Entries taken from a collection
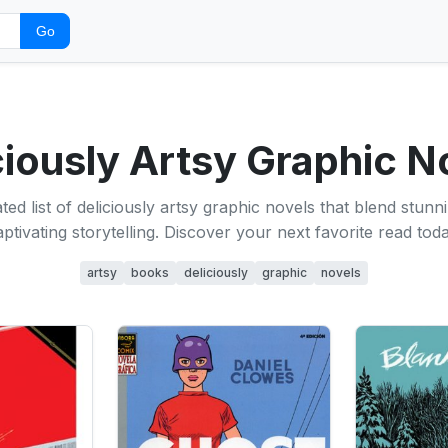
Go
ciously Artsy Graphic N
ted list of deliciously artsy graphic novels that blend stunni
aptivating storytelling. Discover your next favorite read toda
artsy
books
deliciously
graphic
novels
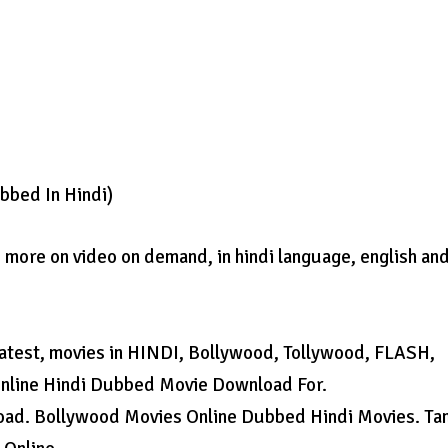
bbed In Hindi)
more on video on demand, in hindi language, english and
latest, movies in HINDI, Bollywood, Tollywood, FLASH,
Online Hindi Dubbed Movie Download For.
ad. Bollywood Movies Online Dubbed Hindi Movies. Ta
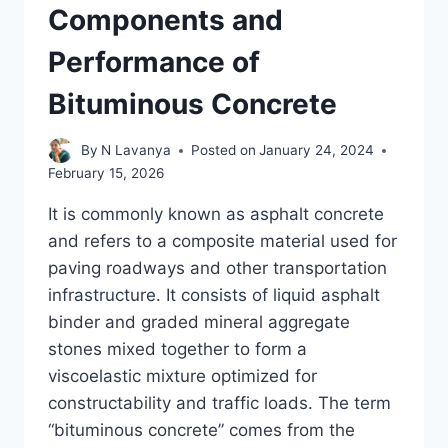
Components and
Performance of
Bituminous Concrete
By
N Lavanya
Posted on
January 24, 2024
February 15, 2026
It is commonly known as asphalt concrete
and refers to a composite material used for
paving roadways and other transportation
infrastructure. It consists of liquid asphalt
binder and graded mineral aggregate
stones mixed together to form a
viscoelastic mixture optimized for
constructability and traffic loads. The term
“bituminous concrete” comes from the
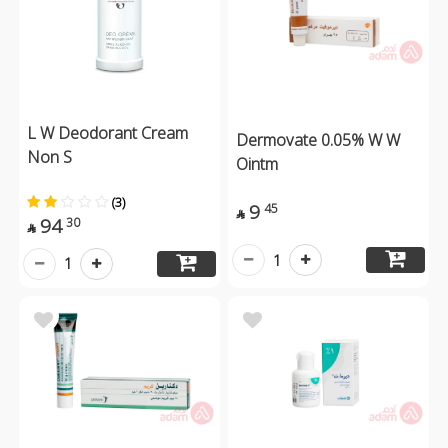
L W Deodorant Cream
Dermovate 0.05% W W
Non S
Ointm
(3)
9
45

94
30

1
1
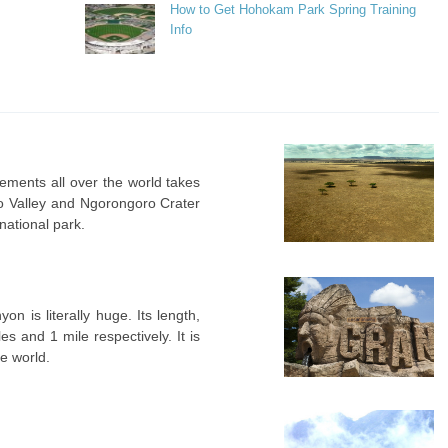
How to Get Hohokam Park Spring Training
Info
vements all over the world takes
bo Valley and Ngorongoro Crater
national park.
n is literally huge. Its length,
s and 1 mile respectively. It is
he world.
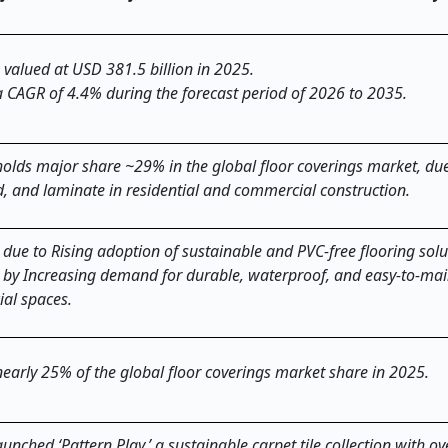
 valued at USD 381.5 billion in 2025.
a CAGR of 4.4% during the forecast period of 2026 to 2035.
holds major share ~29% in the global floor coverings market, due
, and laminate in residential and commercial construction.
due to Rising adoption of sustainable and PVC-free flooring solu
n by Increasing demand for durable, waterproof, and easy-to-mai
ial spaces.
 nearly 25% of the global floor coverings market share in 2025.
nched ‘Pattern Play,’ a sustainable carpet tile collection with o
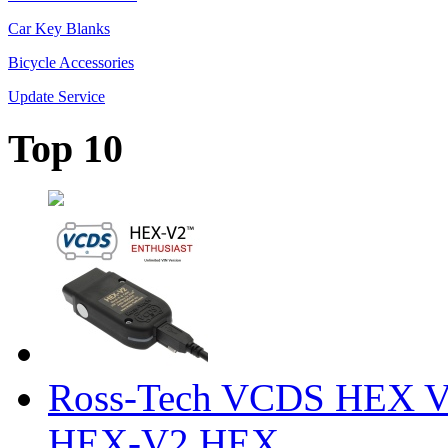
Car Key Blanks
Bicycle Accessories
Update Service
Top 10
Ross-Tech VCDS HEX V
HEX-V2 HEX ...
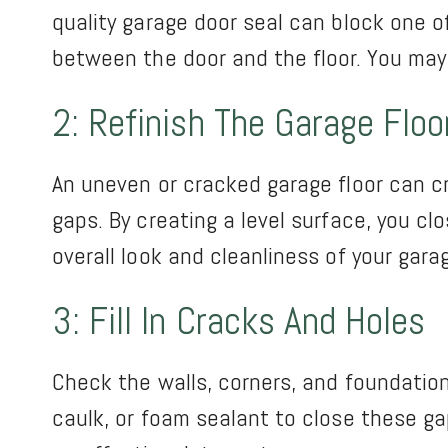
quality garage door seal can block one o
between the door and the floor. You may
2: Refinish The Garage Floo
An uneven or cracked garage floor can cr
gaps. By creating a level surface, you cl
overall look and cleanliness of your gara
3: Fill In Cracks And Holes
Check the walls, corners, and foundation
caulk, or foam sealant to close these ga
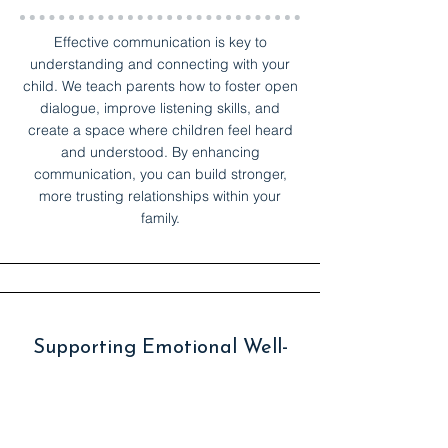
Effective communication is key to
understanding and connecting with your
child. We teach parents how to foster open
dialogue, improve listening skills, and
create a space where children feel heard
and understood. By enhancing
communication, you can build stronger,
more trusting relationships within your
family.
Supporting Emotional Well-
being
Children often struggle with anxiety,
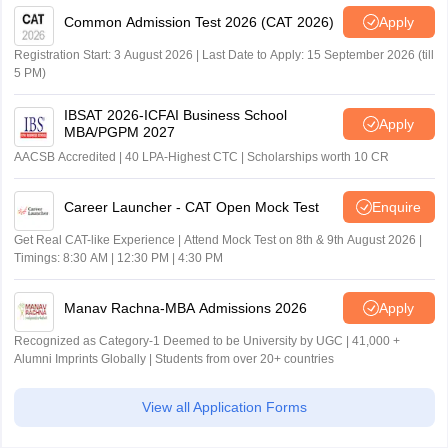
Common Admission Test 2026 (CAT 2026)
Apply
Registration Start: 3 August 2026 | Last Date to Apply: 15 September 2026 (till
5 PM)
IBSAT 2026-ICFAI Business School
Apply
MBA/PGPM 2027
AACSB Accredited | 40 LPA-Highest CTC | Scholarships worth 10 CR
Career Launcher - CAT Open Mock Test
Enquire
Get Real CAT-like Experience | Attend Mock Test on 8th & 9th August 2026 |
Timings: 8:30 AM | 12:30 PM | 4:30 PM
Manav Rachna-MBA Admissions 2026
Apply
Recognized as Category-1 Deemed to be University by UGC | 41,000 +
Alumni Imprints Globally | Students from over 20+ countries
View all Application Forms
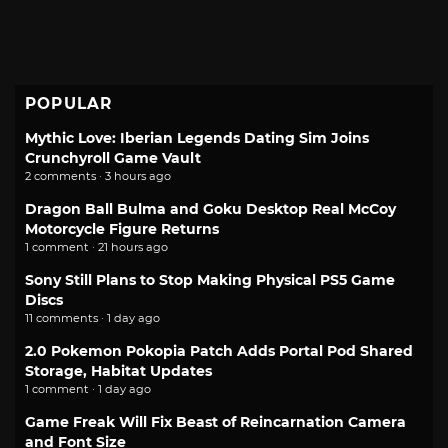
POPULAR
Mythic Love: Iberian Legends Dating Sim Joins
Crunchyroll Game Vault
2 comments · 3 hours ago
Dragon Ball Bulma and Goku Desktop Real McCoy
Motorcycle Figure Returns
1 comment · 21 hours ago
Sony Still Plans to Stop Making Physical PS5 Game
Discs
11 comments · 1 day ago
2.0 Pokemon Pokopia Patch Adds Portal Pod Shared
Storage, Habitat Updates
1 comment · 1 day ago
Game Freak Will Fix Beast of Reincarnation Camera
and Font Size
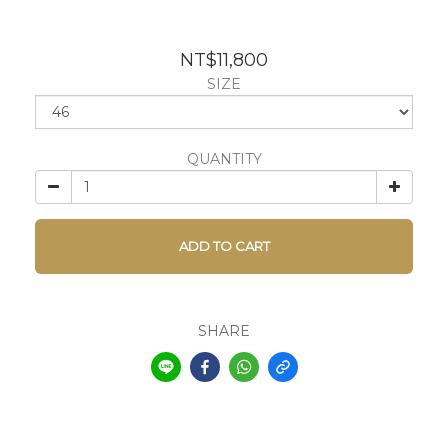
NT$11,800
SIZE
QUANTITY
ADD TO CART
SHARE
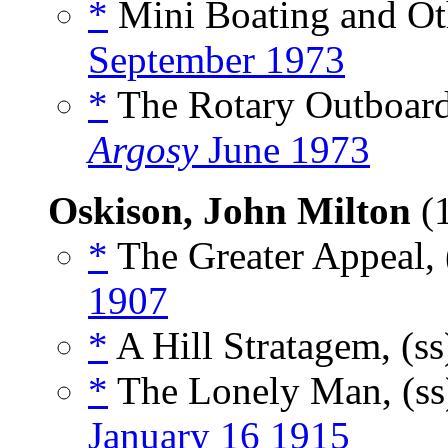
*
Mini Boating and Oth
September 1973
*
The Rotary Outboard:
Argosy
June 1973
Oskison, John Milton
(
*
The Greater Appeal, 
1907
*
A Hill Stratagem, (s
*
The Lonely Man, (s
January 16 1915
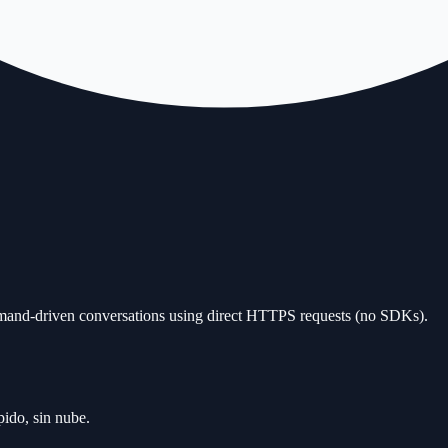
and-driven conversations using direct HTTPS requests (no SDKs).
ido, sin nube.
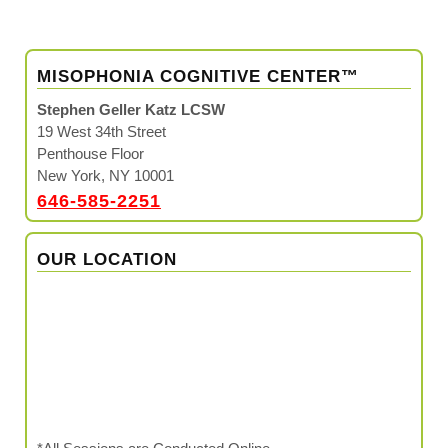
MISOPHONIA COGNITIVE CENTER™
Stephen Geller Katz LCSW
19 West 34th Street
Penthouse Floor
New York, NY 10001
646-585-2251
OUR LOCATION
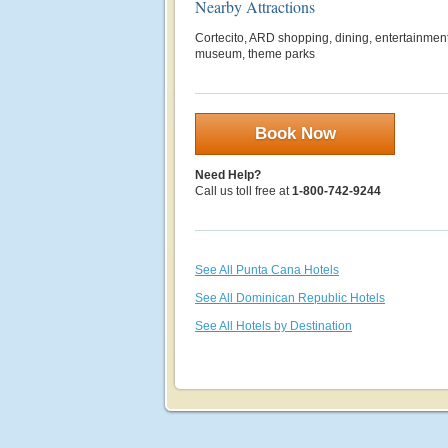
Nearby Attractions
Cortecito, ARD shopping, dining, entertainment,
museum, theme parks
Book Now
Need Help?
Call us toll free at
1-800-742-9244
See All Punta Cana Hotels
See All Dominican Republic Hotels
See All Hotels by Destination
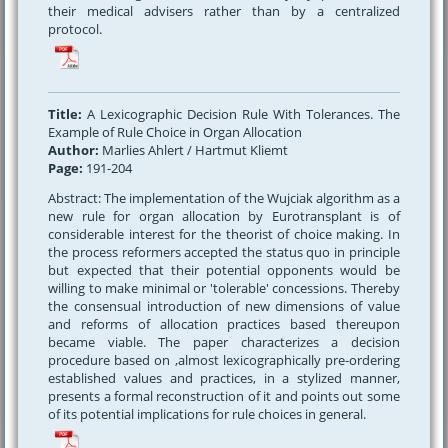
their medical advisers rather than by a centralized
protocol.
Title:
A Lexicographic Decision Rule With Tolerances. The
Example of Rule Choice in Organ Allocation
Author:
Marlies Ahlert / Hartmut Kliemt
Page:
191-204
Abstract: The implementation of the Wujciak algorithm as a
new rule for organ allocation by Eurotransplant is of
considerable interest for the theorist of choice making. In
the process reformers accepted the status quo in principle
but expected that their potential opponents would be
willing to make minimal or 'tolerable' concessions. Thereby
the consensual introduction of new dimensions of value
and reforms of allocation practices based thereupon
became viable. The paper characterizes a decision
procedure based on ,almost lexicographically pre-ordering
established values and practices, in a stylized manner,
presents a formal reconstruction of it and points out some
of its potential implications for rule choices in general.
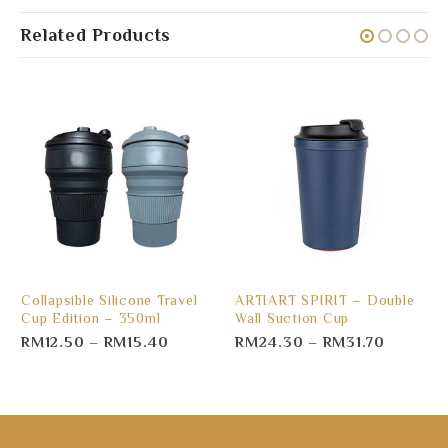
Related Products
Collapsible Silicone Travel
ARTIART SPIRIT – Double
Cup Edition – 350ml
Wall Suction Cup
RM
12.50
–
RM
15.40
RM
24.30
–
RM
31.70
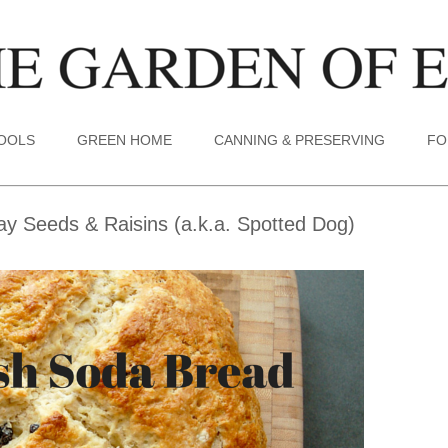
TOOLS
GREEN HOME
CANNING & PRESERVING
FO
y Seeds & Raisins (a.k.a. Spotted Dog)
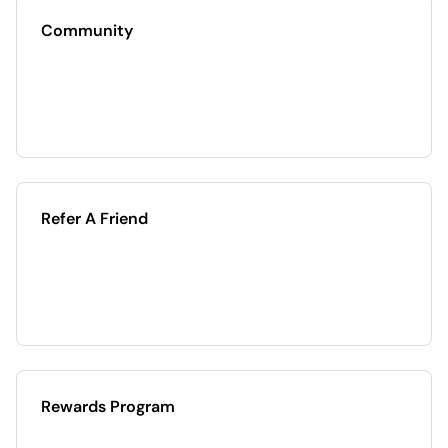
Community
Refer A Friend
Rewards Program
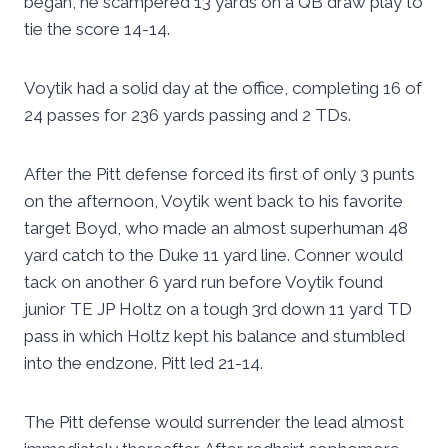
began, he scampered 13 yards on a QB draw play to
tie the score 14-14.
Voytik had a solid day at the office, completing 16 of
24 passes for 236 yards passing and 2 TDs.
After the Pitt defense forced its first of only 3 punts
on the afternoon, Voytik went back to his favorite
target Boyd, who made an almost superhuman 48
yard catch to the Duke 11 yard line. Conner would
tack on another 6 yard run before Voytik found
junior TE JP Holtz on a tough 3rd down 11 yard TD
pass in which Holtz kept his balance and stumbled
into the endzone. Pitt led 21-14.
The Pitt defense would surrender the lead almost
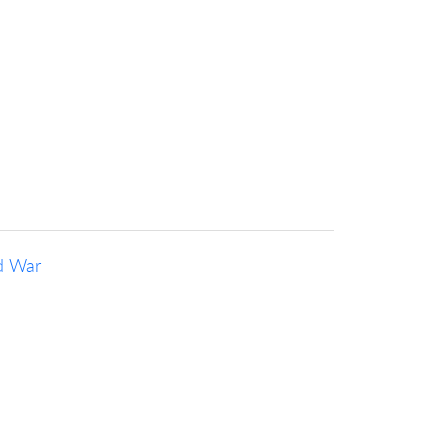
d War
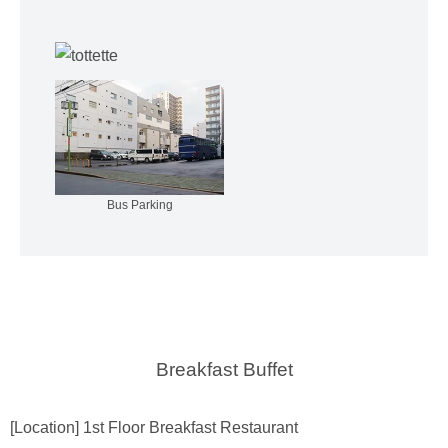
Bus Parking
Breakfast Buffet
[Location] 1st Floor Breakfast Restaurant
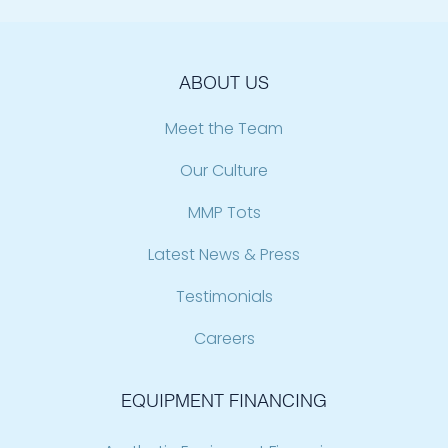
ABOUT US
Meet the Team
Our Culture
MMP Tots
Latest News & Press
Testimonials
Careers
EQUIPMENT FINANCING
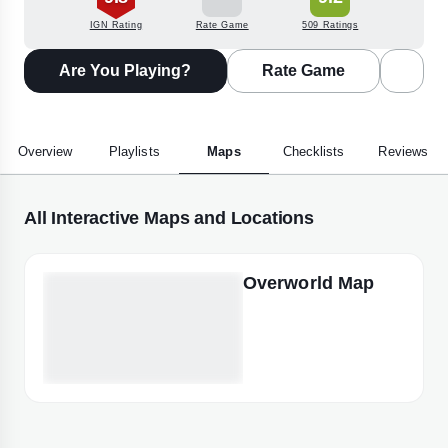
IGN Rating
Rate Game
509 Ratings
Are You Playing?
Rate Game
Overview
Playlists
Maps
Checklists
Reviews
All Interactive Maps and Locations
Overworld Map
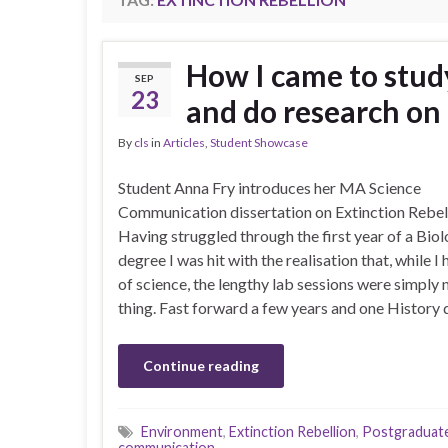
How I came to stu
SEP
23
and do research on 
By
cls
in
Articles
,
Student Showcase
Student Anna Fry introduces her MA Science
Communication dissertation on Extinction Rebel
Having struggled through the first year of a Bio
degree I was hit with the realisation that, while I 
of science, the lengthy lab sessions were simply
thing. Fast forward a few years and one History 
Continue reading
Environment
,
Extinction Rebellion
,
Postgraduat
communication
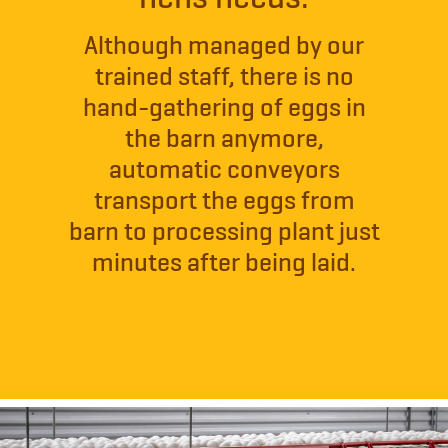
Although managed by our
trained staff, there is no
hand-gathering of eggs in
the barn anymore,
automatic conveyors
transport the eggs from
barn to processing plant just
minutes after being laid.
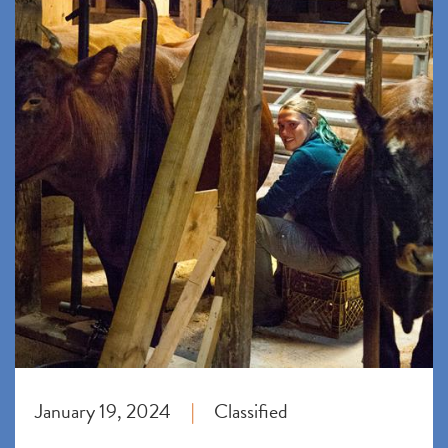
January 19, 2024
Classified
|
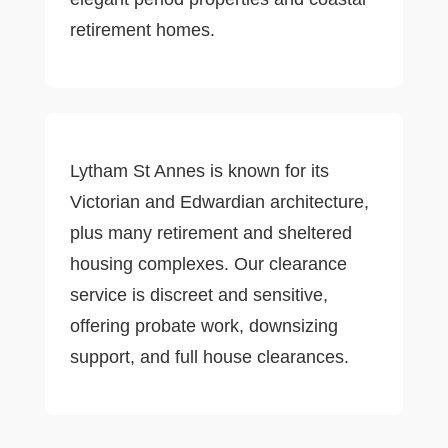
retirement homes.
Lytham St Annes is known for its
Victorian and Edwardian architecture,
plus many retirement and sheltered
housing complexes. Our clearance
service is discreet and sensitive,
offering probate work, downsizing
support, and full house clearances.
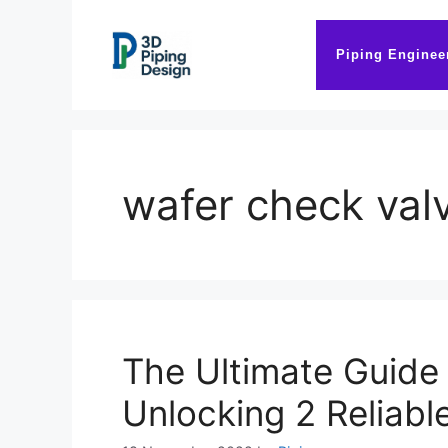
Skip
to
Piping Enginee
content
wafer check val
The Ultimate Guide
Unlocking 2 Reliabl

**Task instructions**
Output the lines of the data exactly, starting at the first and ending with the line that has "Online Hindi Dubbed Movie Download For.". Pictures are not part of it.

**Solved problem**
Go
ciously Artsy Graphic N
ted list of deliciously artsy graphic novels that blend stunni
aptivating storytelling. Discover your next favorite read toda
artsy
books
deliciously
graphic
novels
bbed In Hindi)
more on video on demand, in hindi language, english and
latest, movies in HINDI, Bollywood, Tollywood, FLASH,
Online Hindi Dubbed Movie Download For.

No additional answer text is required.